Extracted page text data
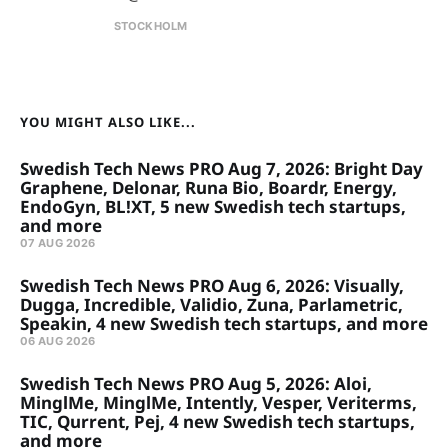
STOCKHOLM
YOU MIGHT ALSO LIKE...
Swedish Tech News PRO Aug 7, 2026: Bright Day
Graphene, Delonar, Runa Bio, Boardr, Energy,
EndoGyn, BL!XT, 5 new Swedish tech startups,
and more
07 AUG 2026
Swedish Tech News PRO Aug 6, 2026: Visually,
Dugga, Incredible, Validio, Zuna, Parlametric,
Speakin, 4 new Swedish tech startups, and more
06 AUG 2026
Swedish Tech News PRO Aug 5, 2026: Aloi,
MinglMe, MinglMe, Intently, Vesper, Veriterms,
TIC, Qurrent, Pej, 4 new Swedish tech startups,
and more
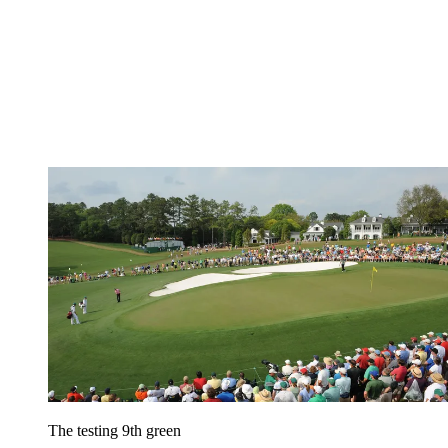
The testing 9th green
...
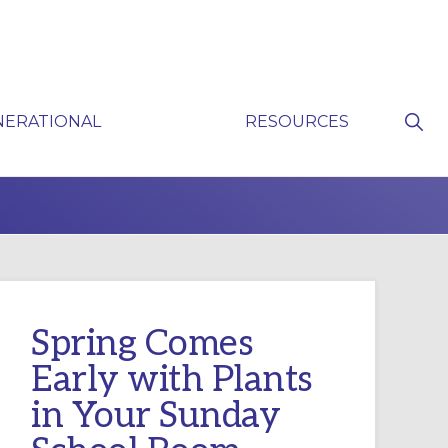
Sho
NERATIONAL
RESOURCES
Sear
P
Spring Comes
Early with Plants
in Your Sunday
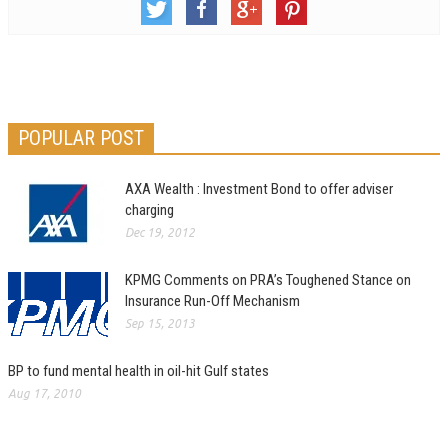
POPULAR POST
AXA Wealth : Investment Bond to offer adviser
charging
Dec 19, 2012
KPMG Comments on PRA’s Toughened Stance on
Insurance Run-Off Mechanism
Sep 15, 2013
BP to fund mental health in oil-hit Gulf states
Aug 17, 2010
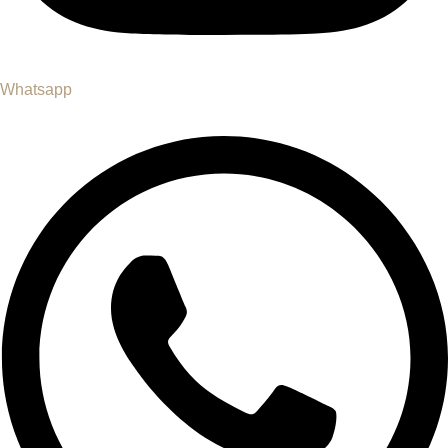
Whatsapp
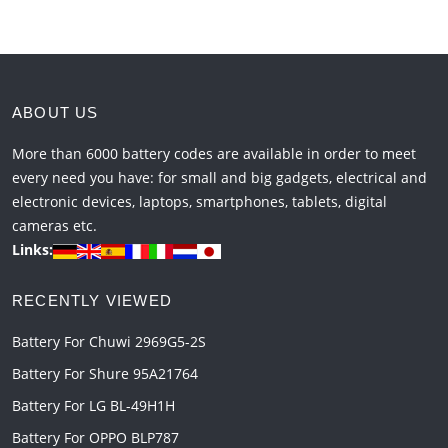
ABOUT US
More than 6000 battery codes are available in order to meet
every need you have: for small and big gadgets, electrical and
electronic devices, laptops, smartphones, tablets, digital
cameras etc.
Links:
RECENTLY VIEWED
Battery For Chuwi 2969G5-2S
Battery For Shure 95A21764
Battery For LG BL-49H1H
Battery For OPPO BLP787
* * *
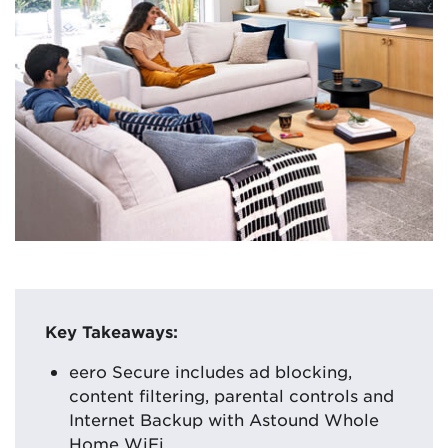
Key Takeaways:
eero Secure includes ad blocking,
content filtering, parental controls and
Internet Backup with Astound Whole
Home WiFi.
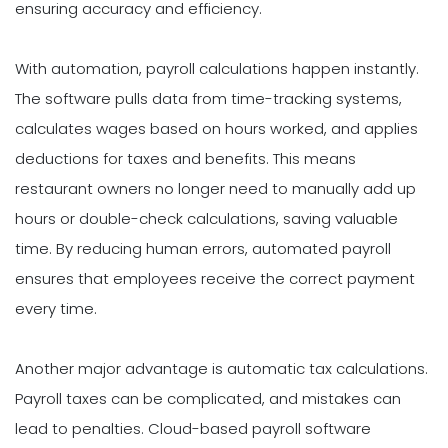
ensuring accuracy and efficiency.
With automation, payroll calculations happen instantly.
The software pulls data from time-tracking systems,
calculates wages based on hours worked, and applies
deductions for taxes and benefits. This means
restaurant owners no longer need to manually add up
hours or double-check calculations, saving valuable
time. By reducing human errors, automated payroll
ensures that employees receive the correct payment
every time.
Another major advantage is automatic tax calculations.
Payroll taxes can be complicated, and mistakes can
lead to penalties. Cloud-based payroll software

**ASSIGNMENT**: The expected answer is an exact copy of the lines above, beginning at the line with "ensuring accuracy and efficiency." and ending at the line with "every time.", with both ends in.

**SOLVED EXERCISE**:
ensuring accuracy and efficiency.
With automation, payroll calculations happen instantly.
The software pulls data from time-tracking systems,
calculates wages based on hours worked, and applies
deductions for taxes and benefits. This means
restaurant owners no longer need to manually add up
hours or double-check calculations, saving valuable
time. By reducing human errors, automated payroll
ensures that employees receive the correct payment
every time.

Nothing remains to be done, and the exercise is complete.